Michael Saylor Says Bitcoin Could Turn ‘Boring’ as Institutional Demand Rises
Institutional money could strip Bitcoin of its wild volatility, but Saylor says it’s a healthy evolution

Bitcoin’s future may look far less thrilling for retail traders as institutional investors ramp up their exposure, according to Strategy executive chairman Michael Saylor. Speaking on the Coin Stories podcast, Saylor said the entry of mega institutions will naturally bring down Bitcoin’s extreme price swings, a shift that could make the market feel “boring” to longtime traders.
“You want the volatility to decrease so the mega institutions feel comfortable entering the space and size,” Saylor explained. But he acknowledged the trade-off: “If the volatility decreases, it is going to be boring for a while, and because it’s boring, people’s adrenaline rush is going to drop.”
The comments arrive as Bitcoin struggles to build momentum after hitting an all-time high of $124,100 on August 14. Nearly a month later, the price hovered around $115,760, showing little movement despite the Federal Reserve’s September 17 rate cut. Analysts believe further cuts could reignite a rally, though opinions remain sharply divided.
BitMEX co-founder Arthur Hayes predicts Bitcoin could soar to $250,000 by year-end, while others see a more conservative $150,000. Some, like analyst PlanC, doubt the peak will come this year at all. On the flip side, Benjamin Cowen warns a 70% correction could follow the eventual top.

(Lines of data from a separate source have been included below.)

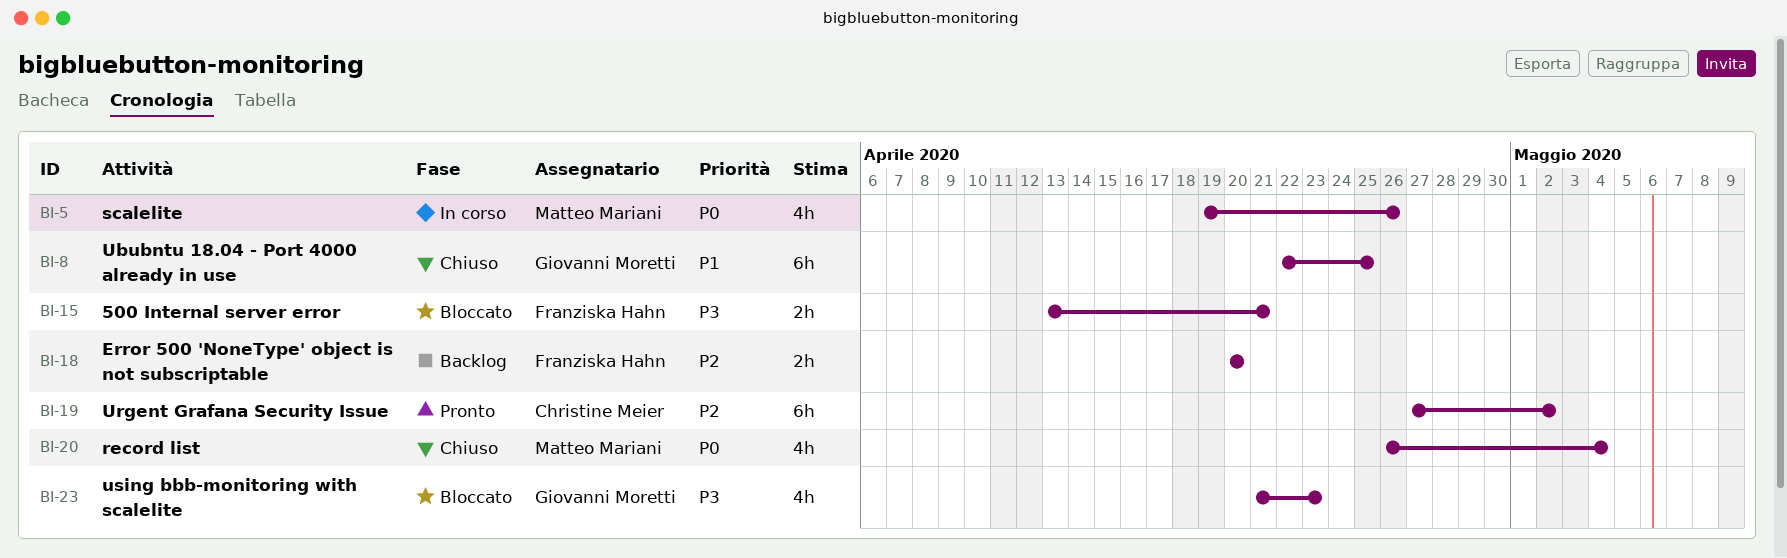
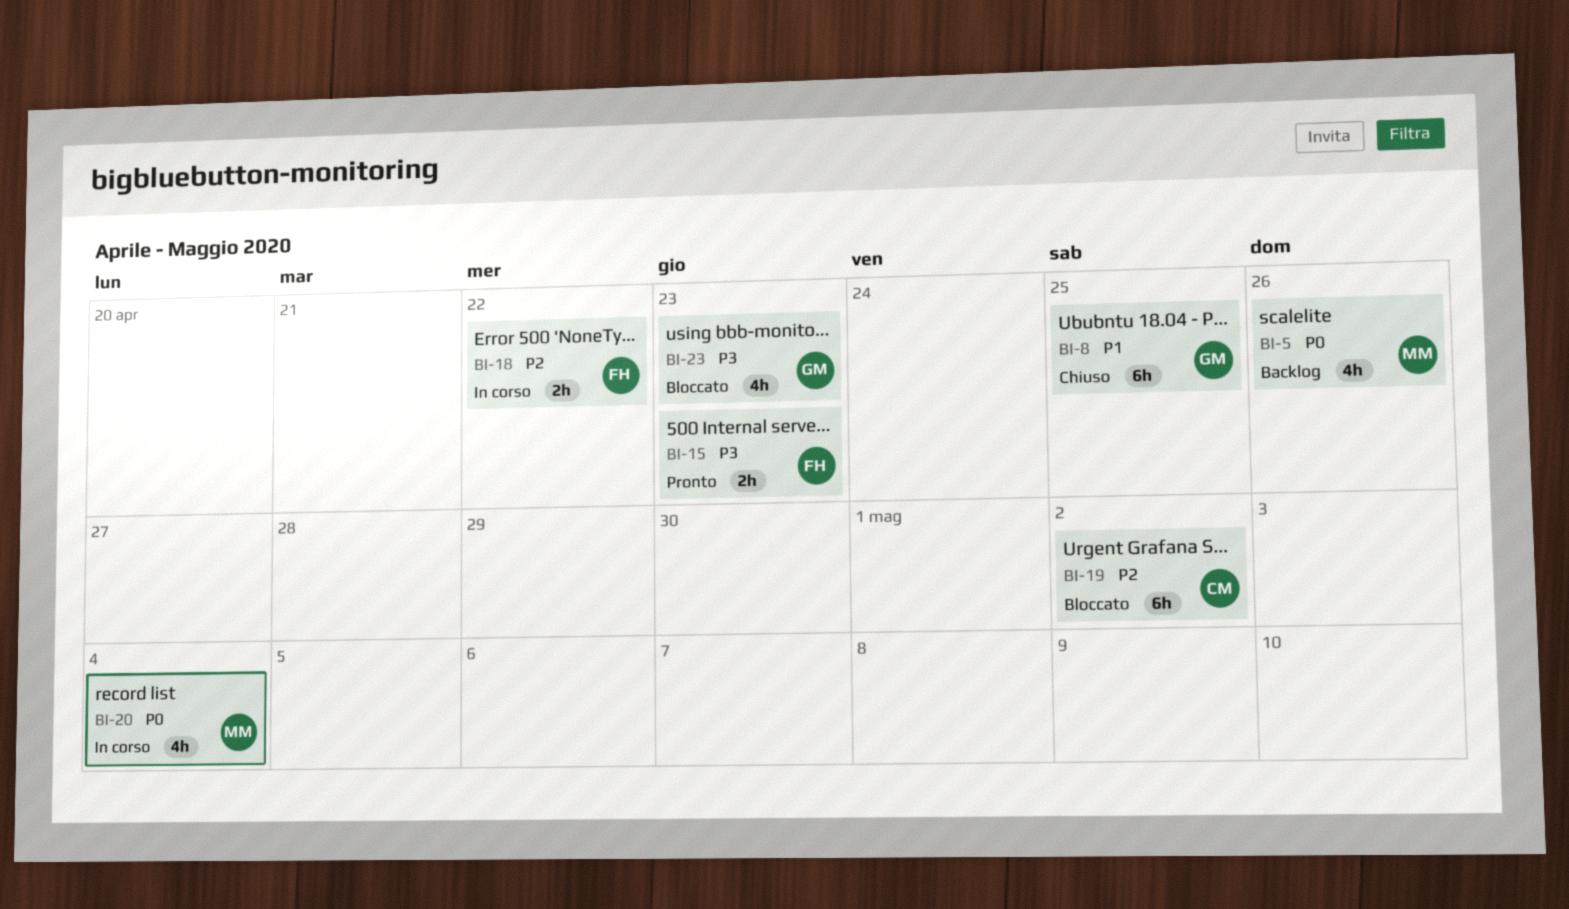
BI-5, status: In corso -> Backlog
BI-15, status: Bloccato -> Pronto
BI-15, due: Apr 21 -> Apr 23
BI-18, status: Backlog -> In corso
BI-18, due: Apr 20 -> Apr 22
BI-19, status: Pronto -> Bloccato
BI-20, status: Chiuso -> In corso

Saylor emphasized that Bitcoin is still in its “growing stage,” calling this decade the digital gold rush. He believes the years between 2025 and 2035 will bring an explosion of new products, business models, fortunes, and inevitable mistakes.
Currently, publicly listed companies hold nearly $118 billion worth of Bitcoin on their balance sheets, underscoring just how far institutional adoption has already come.